Dans le cadre de ses activités, le Ministère de L’Education nationale a abrité un atelier de restitution nationale . Cette rencontre avait pour objectif de partager, avec les acteurs du système éducatif sénégalais, les résultats d’une recherche menée sur l’attrition des enseignants, un phénomène préoccupant pour l’éducation au Sénégal.

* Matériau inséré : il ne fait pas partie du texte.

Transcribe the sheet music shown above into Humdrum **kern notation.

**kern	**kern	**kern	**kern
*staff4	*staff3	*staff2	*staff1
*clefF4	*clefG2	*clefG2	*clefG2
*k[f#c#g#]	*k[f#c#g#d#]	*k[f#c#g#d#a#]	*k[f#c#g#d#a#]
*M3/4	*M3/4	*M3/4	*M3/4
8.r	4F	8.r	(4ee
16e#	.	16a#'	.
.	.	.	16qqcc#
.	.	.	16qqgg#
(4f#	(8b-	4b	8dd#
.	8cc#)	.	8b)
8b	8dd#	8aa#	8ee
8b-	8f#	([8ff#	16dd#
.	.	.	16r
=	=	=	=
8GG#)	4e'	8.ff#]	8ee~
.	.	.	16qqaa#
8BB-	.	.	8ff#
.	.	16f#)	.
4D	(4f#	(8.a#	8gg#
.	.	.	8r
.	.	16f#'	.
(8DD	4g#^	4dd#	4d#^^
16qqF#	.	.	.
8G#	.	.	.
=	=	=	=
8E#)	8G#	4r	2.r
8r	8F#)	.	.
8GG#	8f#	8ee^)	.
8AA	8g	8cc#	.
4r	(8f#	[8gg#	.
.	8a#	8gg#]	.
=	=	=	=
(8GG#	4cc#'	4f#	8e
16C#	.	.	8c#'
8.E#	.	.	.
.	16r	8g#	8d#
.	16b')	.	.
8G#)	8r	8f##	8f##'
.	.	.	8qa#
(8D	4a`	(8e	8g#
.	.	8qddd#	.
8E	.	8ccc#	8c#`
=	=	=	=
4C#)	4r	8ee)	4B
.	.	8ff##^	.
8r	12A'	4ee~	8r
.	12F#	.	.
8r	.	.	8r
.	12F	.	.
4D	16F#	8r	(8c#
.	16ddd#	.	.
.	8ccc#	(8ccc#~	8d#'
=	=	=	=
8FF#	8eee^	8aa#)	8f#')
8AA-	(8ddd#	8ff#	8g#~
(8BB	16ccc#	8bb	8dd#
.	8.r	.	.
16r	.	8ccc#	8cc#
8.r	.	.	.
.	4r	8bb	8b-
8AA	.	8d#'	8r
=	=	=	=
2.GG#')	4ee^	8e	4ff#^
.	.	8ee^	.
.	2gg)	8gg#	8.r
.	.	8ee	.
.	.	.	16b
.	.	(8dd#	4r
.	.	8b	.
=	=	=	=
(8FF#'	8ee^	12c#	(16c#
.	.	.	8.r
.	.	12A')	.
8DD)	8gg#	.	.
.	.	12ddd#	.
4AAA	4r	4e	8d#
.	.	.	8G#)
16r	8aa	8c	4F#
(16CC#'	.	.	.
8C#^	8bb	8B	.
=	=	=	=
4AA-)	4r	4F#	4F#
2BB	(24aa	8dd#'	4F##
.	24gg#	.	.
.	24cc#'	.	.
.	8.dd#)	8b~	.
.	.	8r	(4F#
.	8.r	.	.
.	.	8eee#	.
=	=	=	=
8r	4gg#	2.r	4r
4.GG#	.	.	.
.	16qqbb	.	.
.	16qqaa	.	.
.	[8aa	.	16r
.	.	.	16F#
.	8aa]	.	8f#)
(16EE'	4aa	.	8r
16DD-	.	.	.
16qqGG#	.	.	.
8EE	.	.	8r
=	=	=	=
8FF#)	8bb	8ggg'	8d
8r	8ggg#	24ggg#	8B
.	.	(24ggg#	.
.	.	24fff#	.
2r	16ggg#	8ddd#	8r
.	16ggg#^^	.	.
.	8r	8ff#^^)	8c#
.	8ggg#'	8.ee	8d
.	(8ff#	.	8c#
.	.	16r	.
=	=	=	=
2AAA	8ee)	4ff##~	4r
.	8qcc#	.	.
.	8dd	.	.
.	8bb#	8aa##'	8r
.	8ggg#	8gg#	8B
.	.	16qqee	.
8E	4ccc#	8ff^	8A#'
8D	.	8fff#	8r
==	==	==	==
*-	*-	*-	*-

Cette recherche a été financée et soutenue par le programme APPRENDRE de l’Agence Universitaire de la Francophonie (AUF). Venue presider cet atelier,Aissatou Lena Sene , doyenne de l’inspection de l’éducation et de la Formation, est largement revenu sur l’importance de cette étude. » C’est la restitution d’une étude qui a été menée par les chercheurs de l’université Assane Seck de Ziguinchor et ceux de l’Ucad. Elle portait sur l’atriction des enseignants qui quitte l’enseignement très top pour des raisons qu’il fallait mettre en avant, documenté.Ces départs volontaires sont importants »,a – t- elle souligné. Le Sénégal se distingue par des investissements considérables en éducation:
En 2018, le ministère de l’Éducation nationale a reçu 14,3 % du budget total de l’État, soit environ 430,9 milliards de FCFA. En 2023, les dépenses publiques en éducation représentaient 22,5% du PIB. Cependant, malgré cet engagement financier, des défis persistent, notamment l’instabilité liée aux grèves, les mutations dans la fonction enseignante, et le phénomène croissant d’attrition des enseignants, qui fragilise la qualité de l’éducation. L’attrition des enseignants est identifiée comme un défi majeur pour la stabilité et l’efficacité du système éducatif. Ce phénomène a conduit à la mise en œuvre d’une recherche intitulée: » Problématique de l’attrition des enseignants du primaire, du moyen et du secondaire au Sénégal : quelle est la place de la formation initiale et continue dans les stratégies de remédiation ? Selon Cheikh Faye , de l’université Assane seck de Ziguinchor , » C’est nous qui avons conduite l’étude avec des collègue de l’Ucad, du Ministère de l’Education Nationale.Au cours de cette étude nous avons constaté qu’il y a pas de facteur , origine des départs des enseignants. On a constaté que globalement des facteurs comme le salaire relativement bas, le manque de développement personnel. Au delà de ses facteurs il y en a d’autres qui sont très importants et grâce à cette étude des recommandations seront émises pour endiguer cette problématique.Cette publication qui est une note d’orientation produite dans le cadre du Programme APPRENDRE mis en œuvre depuis 2019 par l’Agence Universitaire de la Francophonie (AUF) et financé par l’Agence Française de Développement (AFD), a déjà profondément changé le visage de l’encadrement pédagogique dans 25 pays partenaires. À l’occasion du Sommet de la Francophonie, les deux institutions ont signé un nouvel accord de partenariat ainsi qu’une convention de financement du programme APPRENDRE. Les activités se poursuivront ainsi jusqu’en 2028, avec un financement de 7 millions d’euros qui se concentreront sur cinq pays africains : le Cameroun, la Côte d’Ivoire, Madagascar, la République démocratique du Congo et le Sénégal », a – t- il souligné. Lors des échanges plusieurs recommandations ont été mises en avant pour résorber le gap d’enseignants causé par l »attrition des enseignants dans le système éducatif.